IL-10 and TGF-β are the main cytokines which Tregs secreted, however, few researches have been designed to distinguish the function of CD4⁺CD25⁺FoxP3⁺ from CD4⁺CD25⁻FoxP3⁺ T cells. In the present study we found a significantly lower frequency of IL-10⁺ and LAP⁺ CD4⁺CD25⁻Foxp3⁺ Tregs compared to IL-10⁺ and LAP⁺ CD4⁺CD25⁺Foxp3⁺ Tregs in HCs. These data suggest that some CD4⁺CD25⁻Foxp3⁺ Tregs may have no inhibitory function. Considering that early activated and uncommitted effector T cells, such as Th17, can express Foxp3, it is possible that some CD4⁺CD25⁻Foxp3⁺ Tregs may be early activated and uncommitted T cells [16, 35].

In addition, we found the percentages of circulating IL-10⁺ and LAP⁺ CD4⁺CD25⁺FoxP3⁺ Tregs in the tuberculous and malignant hydrothorax patients, especially in tuberculous patients, were higher than that in the HCs, and also higher than the corresponding hydrothorax. The lower frequency of IL-10⁺ and LAP⁺ CD4⁺CD25⁺FoxP3⁺Treg in the hydrothorax may be attributed to the inhibition of inflammatory cytokines, such as IL-6 [36]. Indeed, we detected significantly higher levels of IL-6 in both the tuberculous hydrothorax and malignant hydrothorax. In addition, the changes in the frequency of IL-10⁺ and LAP⁺ CD4⁺CD25⁻FoxP3⁺ Tregs were only found in tuberculous hydrothorax patients, which suggested that CD4⁺CD25⁻FoxP3⁺ Tregs might not be involved in the pathogenic process of tumorigenesis. Although there were significantly greater numbers of CD4⁺CD25⁺FoxP3⁺ Tregs in the peripheral blood of malignant hydrothorax patients than those in the tuberculous patients, the frequency of IL-10⁺ or LAP⁺ CD4⁺CD25⁺FoxP3⁺ Tregs was significantly lower. These data suggest the M.tb infection may enhance the immunity suppression of Tregs, which need to be further studied.

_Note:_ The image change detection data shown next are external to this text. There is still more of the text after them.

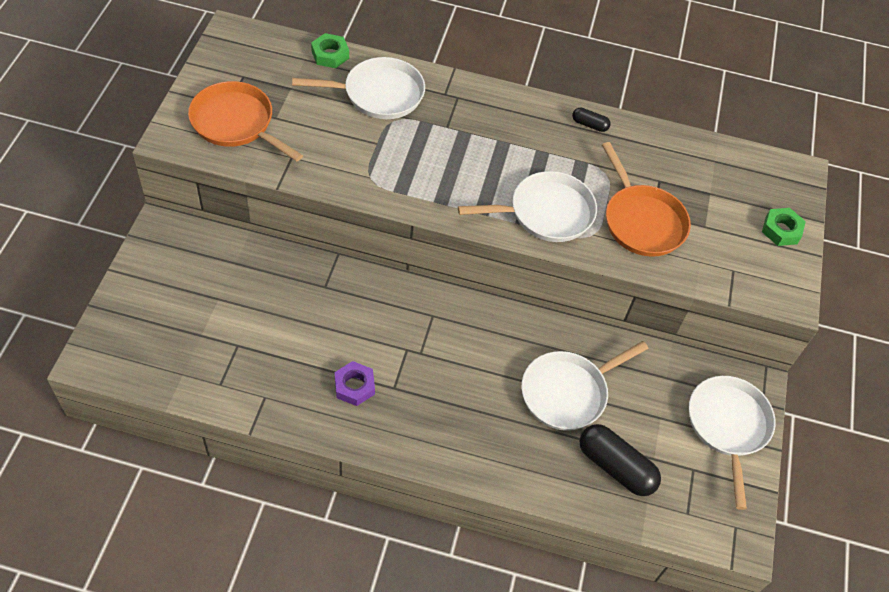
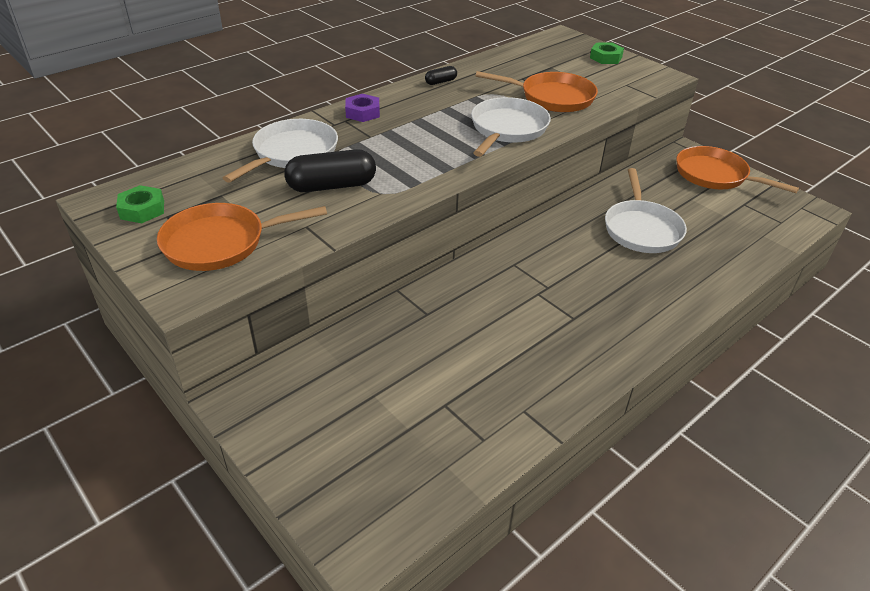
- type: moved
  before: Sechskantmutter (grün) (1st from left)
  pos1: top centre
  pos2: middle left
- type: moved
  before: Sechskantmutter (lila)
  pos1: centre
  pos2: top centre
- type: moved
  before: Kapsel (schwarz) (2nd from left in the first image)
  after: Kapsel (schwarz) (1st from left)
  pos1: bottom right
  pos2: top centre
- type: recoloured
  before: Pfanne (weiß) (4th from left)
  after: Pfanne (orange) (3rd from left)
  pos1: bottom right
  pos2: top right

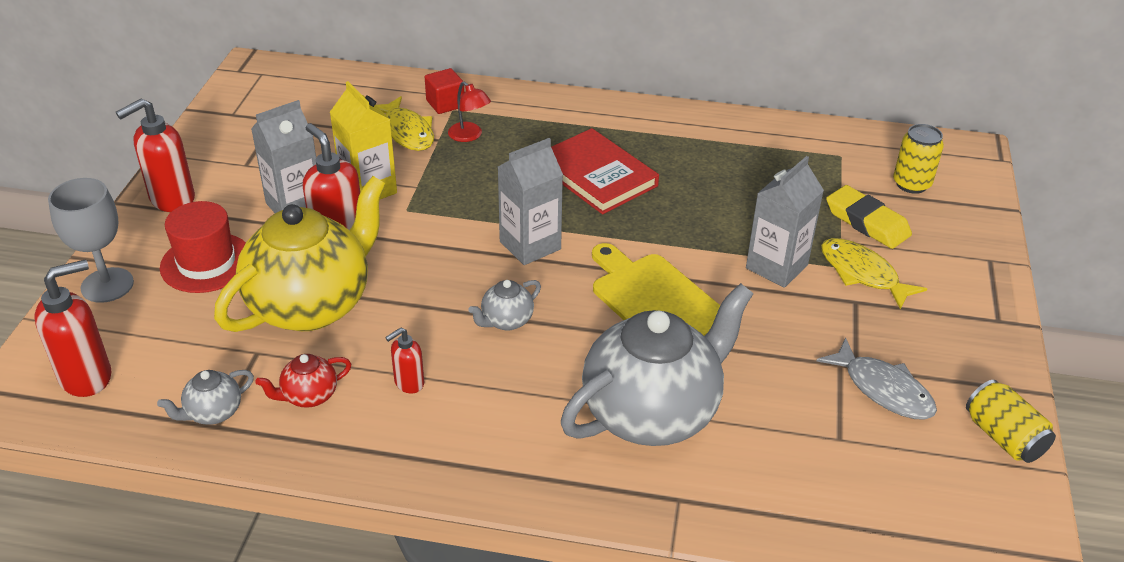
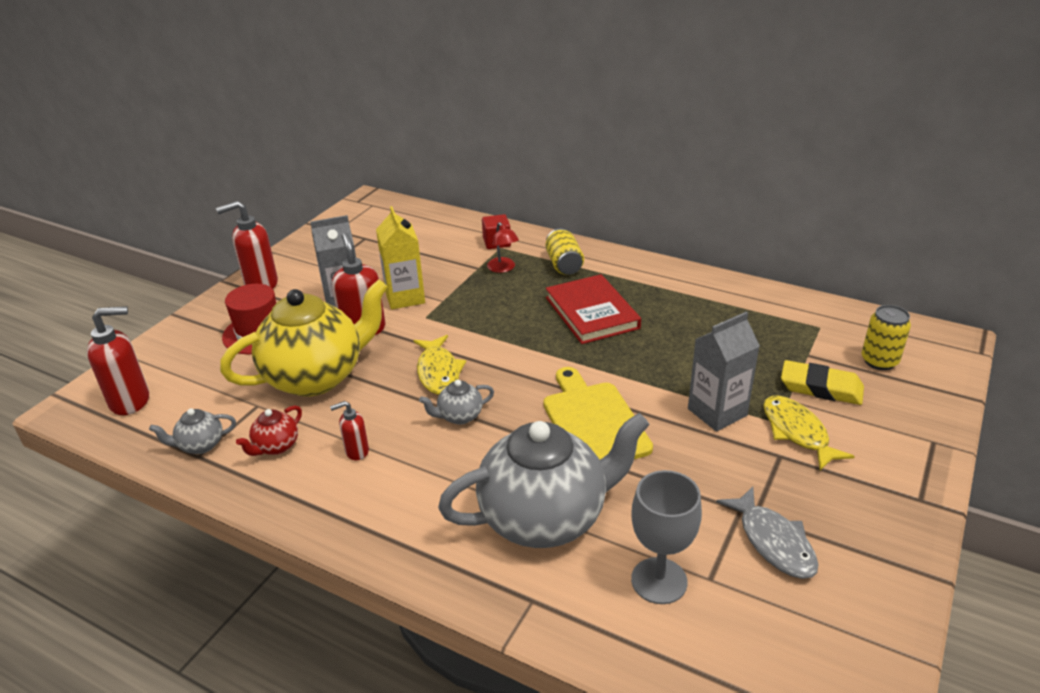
- type: removed
  before: Getränkekarton (grau) (2nd from left)
  pos1: centre
- type: moved
  before: Kelch (grau)
  pos1: middle left
  pos2: bottom centre
- type: moved
  before: Fisch (gelb) (1st from left)
  pos1: top centre
  pos2: centre
- type: moved
  before: Dose (gelb) (2nd from left in the first image)
  after: Dose (gelb) (1st from left)
  pos1: bottom right
  pos2: centre
- type: turned
  before: Teekanne (rot)
  pos1: bottom left
  pos2: middle left
  turn: -45
- type: turned
  before: Radiergummi (gelb)
  pos1: middle right
  pos2: middle right
  turn: -45

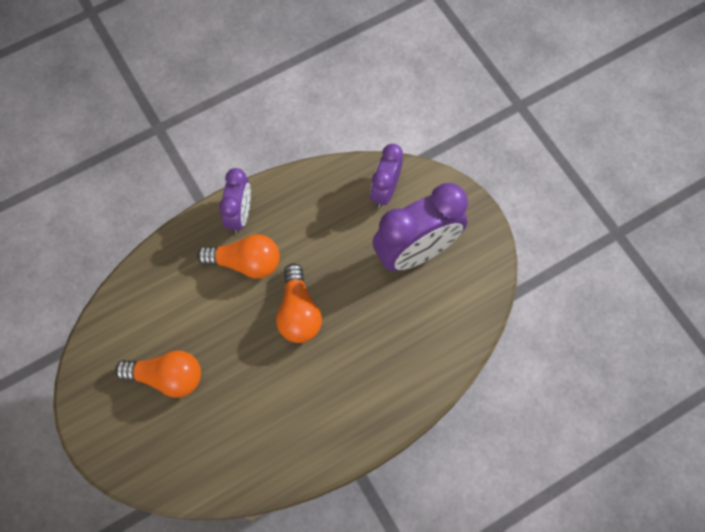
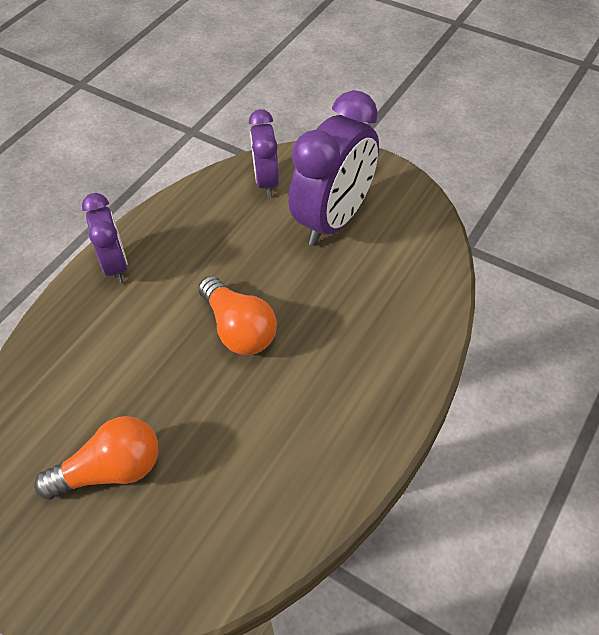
- type: removed
  before: Glühbirne (orange) (2nd from left)
  pos1: centre

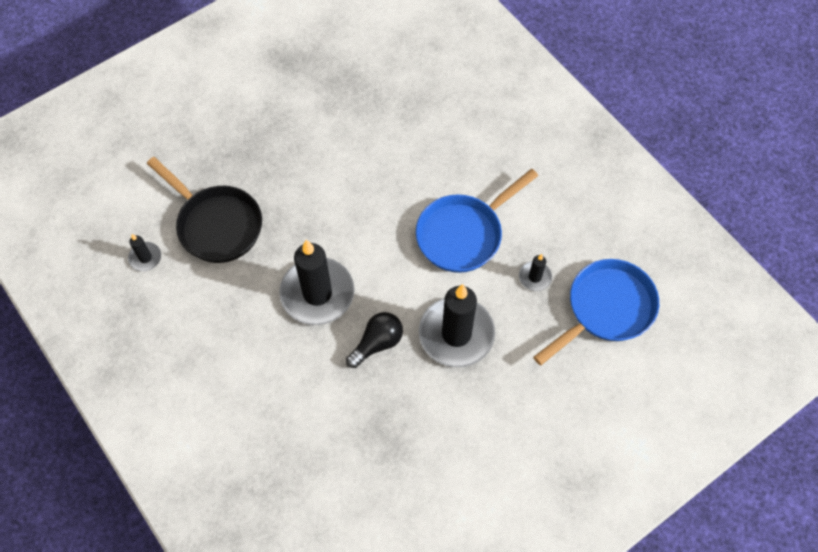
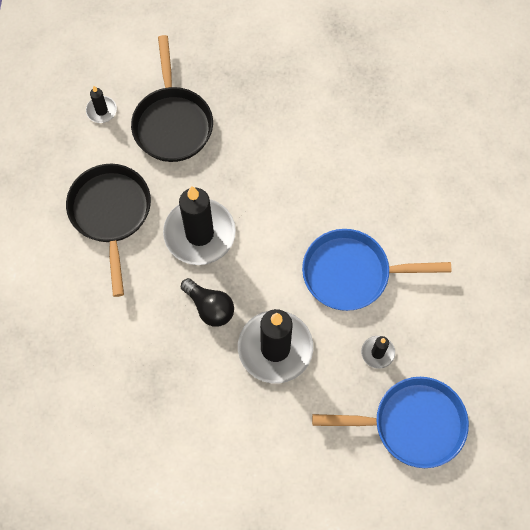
- type: added
  after: Pfanne (schwarz) (1st from left)
  pos2: middle left
- type: turned
  before: Glühbirne (schwarz)
  pos1: centre
  pos2: centre
  turn: 45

Moreover, we detected lower levels of TGF-β in the tuberculous hydrothorax than that in the malignant hydrothorax, as well as fewer numbers of CD3⁺, CD3⁺CD4⁺, and CD3⁺CD8⁺ T cells in the peripheral blood of tuberculous hydrothorax than that in the malignant hydrothorax patients. The different levels of such cytokines and cells may serve as biomarkers for distinguishing tuberculous hydrothorax from malignant hydrothorax.

Our findings suggest that CD4⁺CD25⁻Foxp3⁺ T cells may have lower inhibitory function than CD4⁺CD25⁺Foxp3⁺ T cells. CD4⁺CD25⁻Foxp3⁺ T cells may play a role in tuberculous rather than malignant hydrothorax. CD4⁺CD25⁺Foxp3⁺ Tregs may participate in the inflammation process of M.tb infection and promote the growth of tumors. We are interested in further studying the dynamic changes of different subsets of Foxp3⁺ Tregs and the molecular mechanisms underlying their actions.